What a 0% maintenance markup actually saves you
Most Indianapolis property managers add a markup to maintenance — typically 10–15% on top of every vendor invoice. It rarely shows up in the advertised management fee, and that's the point: it's the quietest line item in property management.
Here's what it costs you. A typical single-family rental runs somewhere around $1,800 a year in routine maintenance — a plumber here, an HVAC service there, a few handyman visits. At a 12.5% markup, that's roughly $225 a year added to your invoices. Not catastrophic. But it's $225 for nothing: the work was already done and billed by the vendor. The markup is just a fee for forwarding you the invoice.
The worse problem is the incentive. A manager who earns a percentage of every repair earns more when repairs cost more. That doesn't mean your manager is inflating repairs — but it means the person deciding whether a $400 fix or a $900 fix is needed gets paid more for the $900 one.

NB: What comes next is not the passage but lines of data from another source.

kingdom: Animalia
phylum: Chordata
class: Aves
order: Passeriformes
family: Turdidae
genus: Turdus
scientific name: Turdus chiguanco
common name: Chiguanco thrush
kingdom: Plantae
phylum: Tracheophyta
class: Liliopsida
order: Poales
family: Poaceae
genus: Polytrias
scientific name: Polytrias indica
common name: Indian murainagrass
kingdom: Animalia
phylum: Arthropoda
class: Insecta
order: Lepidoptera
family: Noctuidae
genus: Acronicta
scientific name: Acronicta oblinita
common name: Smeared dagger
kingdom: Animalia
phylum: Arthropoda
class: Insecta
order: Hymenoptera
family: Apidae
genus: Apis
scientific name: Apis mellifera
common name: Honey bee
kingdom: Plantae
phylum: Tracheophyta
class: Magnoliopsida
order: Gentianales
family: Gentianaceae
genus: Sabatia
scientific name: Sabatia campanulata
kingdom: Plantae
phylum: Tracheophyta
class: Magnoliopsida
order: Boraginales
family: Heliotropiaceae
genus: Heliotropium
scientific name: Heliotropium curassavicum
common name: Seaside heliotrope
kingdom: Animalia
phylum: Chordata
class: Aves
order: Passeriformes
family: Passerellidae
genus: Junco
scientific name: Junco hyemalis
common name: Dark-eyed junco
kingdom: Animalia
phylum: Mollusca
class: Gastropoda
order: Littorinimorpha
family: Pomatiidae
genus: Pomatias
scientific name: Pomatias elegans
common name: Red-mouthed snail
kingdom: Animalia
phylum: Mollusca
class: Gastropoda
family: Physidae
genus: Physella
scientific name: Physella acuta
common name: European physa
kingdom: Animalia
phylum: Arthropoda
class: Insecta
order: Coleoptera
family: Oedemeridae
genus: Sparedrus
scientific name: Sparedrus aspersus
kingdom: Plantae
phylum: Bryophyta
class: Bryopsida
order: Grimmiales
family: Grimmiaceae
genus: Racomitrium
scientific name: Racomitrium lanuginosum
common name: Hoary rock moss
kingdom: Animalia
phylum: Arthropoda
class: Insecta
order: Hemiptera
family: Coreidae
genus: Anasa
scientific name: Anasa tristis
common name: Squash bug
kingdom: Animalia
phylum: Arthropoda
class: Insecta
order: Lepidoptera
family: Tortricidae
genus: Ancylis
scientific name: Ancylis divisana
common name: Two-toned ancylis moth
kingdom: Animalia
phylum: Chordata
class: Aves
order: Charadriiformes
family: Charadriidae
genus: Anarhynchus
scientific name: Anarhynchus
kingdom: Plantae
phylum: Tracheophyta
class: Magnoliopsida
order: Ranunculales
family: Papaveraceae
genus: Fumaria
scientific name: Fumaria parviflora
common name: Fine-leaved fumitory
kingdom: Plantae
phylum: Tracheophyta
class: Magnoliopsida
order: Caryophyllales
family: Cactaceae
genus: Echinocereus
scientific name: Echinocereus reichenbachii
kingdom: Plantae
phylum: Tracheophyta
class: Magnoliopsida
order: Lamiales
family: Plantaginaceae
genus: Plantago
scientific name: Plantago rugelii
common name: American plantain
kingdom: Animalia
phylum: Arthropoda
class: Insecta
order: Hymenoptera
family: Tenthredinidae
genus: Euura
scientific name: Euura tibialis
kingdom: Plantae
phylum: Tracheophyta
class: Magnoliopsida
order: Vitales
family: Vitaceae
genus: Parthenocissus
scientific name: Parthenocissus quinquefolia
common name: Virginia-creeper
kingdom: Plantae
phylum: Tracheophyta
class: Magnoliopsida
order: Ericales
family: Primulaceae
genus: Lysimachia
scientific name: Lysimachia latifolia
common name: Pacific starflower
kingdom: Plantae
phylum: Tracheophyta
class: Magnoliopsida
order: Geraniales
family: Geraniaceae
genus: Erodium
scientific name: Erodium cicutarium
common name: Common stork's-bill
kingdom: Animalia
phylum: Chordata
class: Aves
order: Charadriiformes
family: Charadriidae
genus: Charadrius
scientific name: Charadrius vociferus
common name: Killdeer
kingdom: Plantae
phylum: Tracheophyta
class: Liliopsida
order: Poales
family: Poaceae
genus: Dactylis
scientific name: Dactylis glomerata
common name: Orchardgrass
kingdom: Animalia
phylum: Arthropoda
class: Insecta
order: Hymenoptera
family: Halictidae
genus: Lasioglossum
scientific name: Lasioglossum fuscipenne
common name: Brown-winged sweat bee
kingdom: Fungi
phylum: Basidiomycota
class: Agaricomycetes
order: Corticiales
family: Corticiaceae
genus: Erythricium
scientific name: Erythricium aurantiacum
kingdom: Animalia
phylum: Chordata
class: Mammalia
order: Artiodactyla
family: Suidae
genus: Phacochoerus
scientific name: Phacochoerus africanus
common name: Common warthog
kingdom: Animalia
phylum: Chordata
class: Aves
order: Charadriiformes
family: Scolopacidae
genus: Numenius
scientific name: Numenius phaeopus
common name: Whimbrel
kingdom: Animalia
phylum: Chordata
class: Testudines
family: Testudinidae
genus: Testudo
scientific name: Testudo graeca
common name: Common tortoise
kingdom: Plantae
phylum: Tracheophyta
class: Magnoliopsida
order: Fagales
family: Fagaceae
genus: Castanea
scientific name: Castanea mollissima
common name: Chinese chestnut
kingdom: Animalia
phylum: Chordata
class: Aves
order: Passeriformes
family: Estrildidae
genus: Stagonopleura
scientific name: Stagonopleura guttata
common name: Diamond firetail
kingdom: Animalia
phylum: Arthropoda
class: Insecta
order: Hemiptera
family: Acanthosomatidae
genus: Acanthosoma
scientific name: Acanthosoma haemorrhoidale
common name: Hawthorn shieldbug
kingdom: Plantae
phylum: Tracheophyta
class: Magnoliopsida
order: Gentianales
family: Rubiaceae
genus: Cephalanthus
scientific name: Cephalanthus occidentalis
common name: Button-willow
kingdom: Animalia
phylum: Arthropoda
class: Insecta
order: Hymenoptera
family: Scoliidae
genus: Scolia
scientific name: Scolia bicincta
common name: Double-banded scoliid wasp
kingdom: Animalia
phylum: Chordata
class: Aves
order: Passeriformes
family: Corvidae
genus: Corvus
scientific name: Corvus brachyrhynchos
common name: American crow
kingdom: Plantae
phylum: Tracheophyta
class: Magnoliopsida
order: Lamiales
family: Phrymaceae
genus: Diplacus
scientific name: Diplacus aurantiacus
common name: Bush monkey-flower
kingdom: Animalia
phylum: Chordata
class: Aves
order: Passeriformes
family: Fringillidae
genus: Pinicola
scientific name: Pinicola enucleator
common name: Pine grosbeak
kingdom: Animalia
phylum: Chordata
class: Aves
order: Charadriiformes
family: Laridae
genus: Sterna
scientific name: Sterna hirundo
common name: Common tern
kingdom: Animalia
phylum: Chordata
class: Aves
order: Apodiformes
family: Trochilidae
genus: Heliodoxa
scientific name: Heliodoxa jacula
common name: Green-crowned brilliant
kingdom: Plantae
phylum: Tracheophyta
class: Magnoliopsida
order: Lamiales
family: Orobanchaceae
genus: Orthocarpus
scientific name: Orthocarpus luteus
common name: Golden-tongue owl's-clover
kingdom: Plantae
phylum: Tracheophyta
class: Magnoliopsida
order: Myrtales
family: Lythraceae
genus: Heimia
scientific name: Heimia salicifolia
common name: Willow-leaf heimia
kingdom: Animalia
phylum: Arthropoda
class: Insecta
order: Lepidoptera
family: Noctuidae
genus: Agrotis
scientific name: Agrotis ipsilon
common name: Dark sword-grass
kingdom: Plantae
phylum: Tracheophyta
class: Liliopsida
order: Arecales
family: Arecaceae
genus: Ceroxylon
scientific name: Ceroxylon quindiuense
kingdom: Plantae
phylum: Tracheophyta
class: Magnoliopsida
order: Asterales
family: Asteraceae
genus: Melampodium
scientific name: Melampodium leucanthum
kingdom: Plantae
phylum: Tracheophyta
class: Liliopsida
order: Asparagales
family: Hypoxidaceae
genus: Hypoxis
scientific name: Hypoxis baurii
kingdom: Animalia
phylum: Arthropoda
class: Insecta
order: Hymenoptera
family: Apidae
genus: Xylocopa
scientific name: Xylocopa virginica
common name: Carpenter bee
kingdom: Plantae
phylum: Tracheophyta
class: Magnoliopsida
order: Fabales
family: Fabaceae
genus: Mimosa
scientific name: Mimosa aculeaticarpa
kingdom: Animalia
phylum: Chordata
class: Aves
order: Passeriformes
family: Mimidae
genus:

You shouldn't have to wonder about that.
We take no markup on maintenance. Repairs pass through at vendor cost, anything over $250 gets your approval before work starts, and every invoice lands in your Owner Portal where you can read it yourself. We make our money the way the fee schedule says we do — 10% of rent — and nowhere else.
That's the whole trick: when the manager can't profit on repairs, the only reason left to do a repair is that the home needs it.